Maintenance: The third phase is used to keep numbers of leukemia cells low, that is, to keep the disease in remission. The doses of chemotherapy are not as high as in the first
two phases. This phase can last as long as 2 years.
The fundamental goal of chemotherapy is to cure the patient. Cure means that blood tests and bone marrow biopsy show no evidence of leukemia and the leukemia does not come back (relapse) over time. Only time can determine whether a remission (with no evidence of disease) will lead to disease-free survival (cure). In effect, remission may be short-lived, thereby requiring administration of new, previously unseen therapy. Results of this approach, often referred to as second-line therapy, are rarely curative. Stem cell transplant, if available, has the best chance of a second-line therapy cure.
Biological drug therapy: This type of therapy uses biological drugs that act similarly to the body's natural immune system, such as monoclonal antibodies, interferon, or interleukins.
Biological therapy consists of proteins like those produced naturally by the body's immune system to promote the body's innate ability to fight cancer.
Some people with chronic lymphocytic leukemia or acute myelogenous leukemia receive a monoclonal antibody. This is an antibody specifically designed to fight their type of leukemia cells.
Some people with chronic myelogenous leukemia receive injections of interferon, a protein produced by some of the body's lymphocytes, which on occasion may slow the growth of leukemia cells but which has many unpleasant side effects.

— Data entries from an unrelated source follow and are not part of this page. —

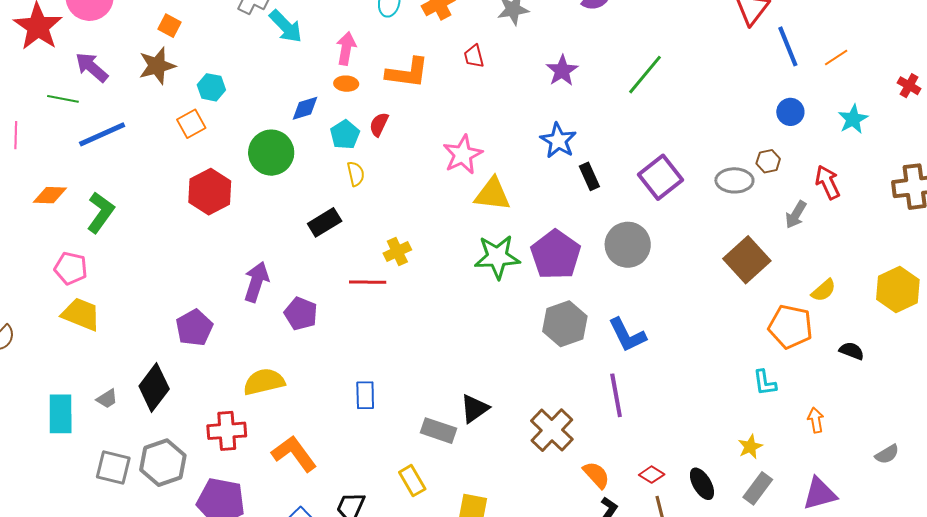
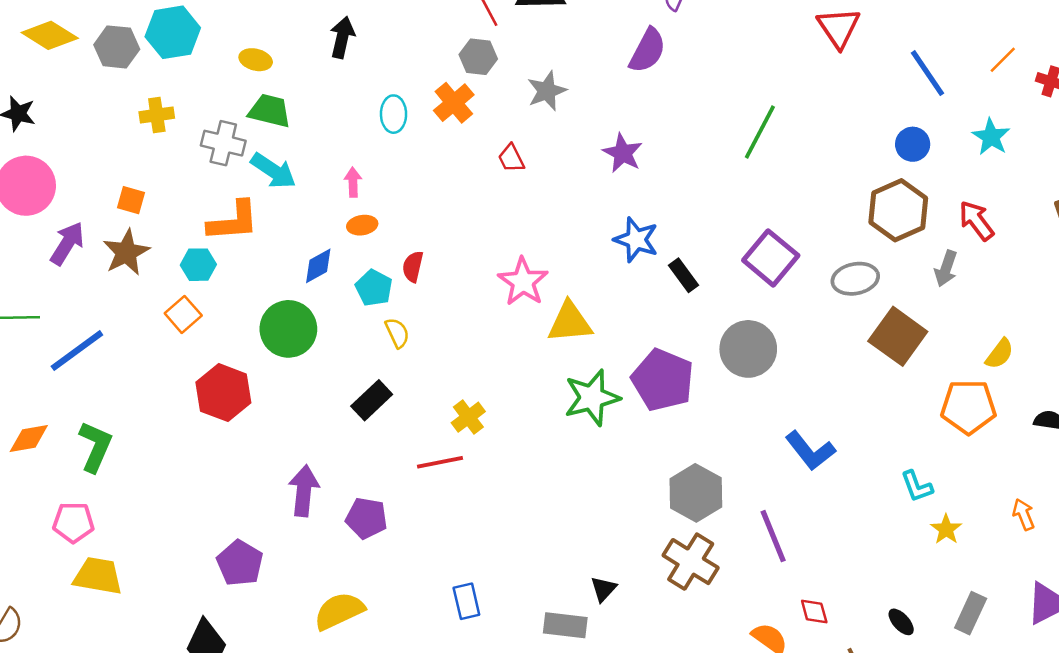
blue line: (788, 46) -> (928, 73), moved
pink arrow: (346, 48) -> (353, 182), size x0.7
orange line: (836, 58) -> (1003, 60), moved
purple arrow: (92, 67) -> (67, 243), moved, turned 93
orange L-shape: (407, 73) -> (233, 221), moved
green line: (645, 75) -> (760, 132), moved
brown hexagon: (768, 161) -> (898, 210), size x2.0
gray ellipse: (734, 180) -> (855, 279), moved
gray hexagon: (565, 324) -> (696, 493), moved
blue L-shape: (627, 335) -> (810, 451), moved
cyan L-shape: (765, 383) -> (917, 486), moved
black triangle: (474, 408) -> (603, 589), size x0.7
brown cross: (552, 430) -> (691, 562), moved
yellow star: (750, 447) -> (946, 529), moved
red diamond: (652, 475) -> (814, 611), moved, turned 55
black ellipse: (702, 484) -> (901, 622), size x0.7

Radiation therapy: Radiotherapy is another treatment occasionally used in some types of leukemia.
A high-energy beam is targeted at an organ, such as the brain, bones, or spleen, where large numbers of leukemia cells have collected. The radiation kills these cells.
Radiation to the brain can have negative long-term effects on some people, especially children. It has been linked to learning or thinking problems later in life. For this reason, radiation to the brain is carefully calibrated and used only when absolutely required.
Stem cell transplantation: This is a treatment that allows use of very high doses of chemotherapy along with total body irradiation in order to kill the leukemic cells.
At the completion of high-dose (lethal) therapy, the patient's immune system is essentially depleted, and the patient is at high risk of developing serious life-threatening infections. Accordingly, these patients are treated in specially designed, sterile, air-filtered marrow transplant rooms.
Immediately upon completion of the high-dose therapy, stem cells from a healthy, complete blood cell matched donor, usually a sibling or less commonly a parent, are transplanted into a vein whereupon they migrate to the marrow where they grow and multiply before entering the circulation, a process that may take 2
to 3 weeks to be completed. On rare occasions, when a donor is not available, one's own marrow cells, usually pretreated in order to remove residual, but otherwise unseen, leukemic cells, are infused. This approach is far less successful than the use of matched donor cells.
If a patient receives stem cells from a matched donor, the type of stem cell transplant is called allogeneic. If the patient’s own stem cells are reintroduced back into the patient following high dose therapy, the infusion is called autologous. Marrow or stem cells from an identical twin is referred to as syngeneic.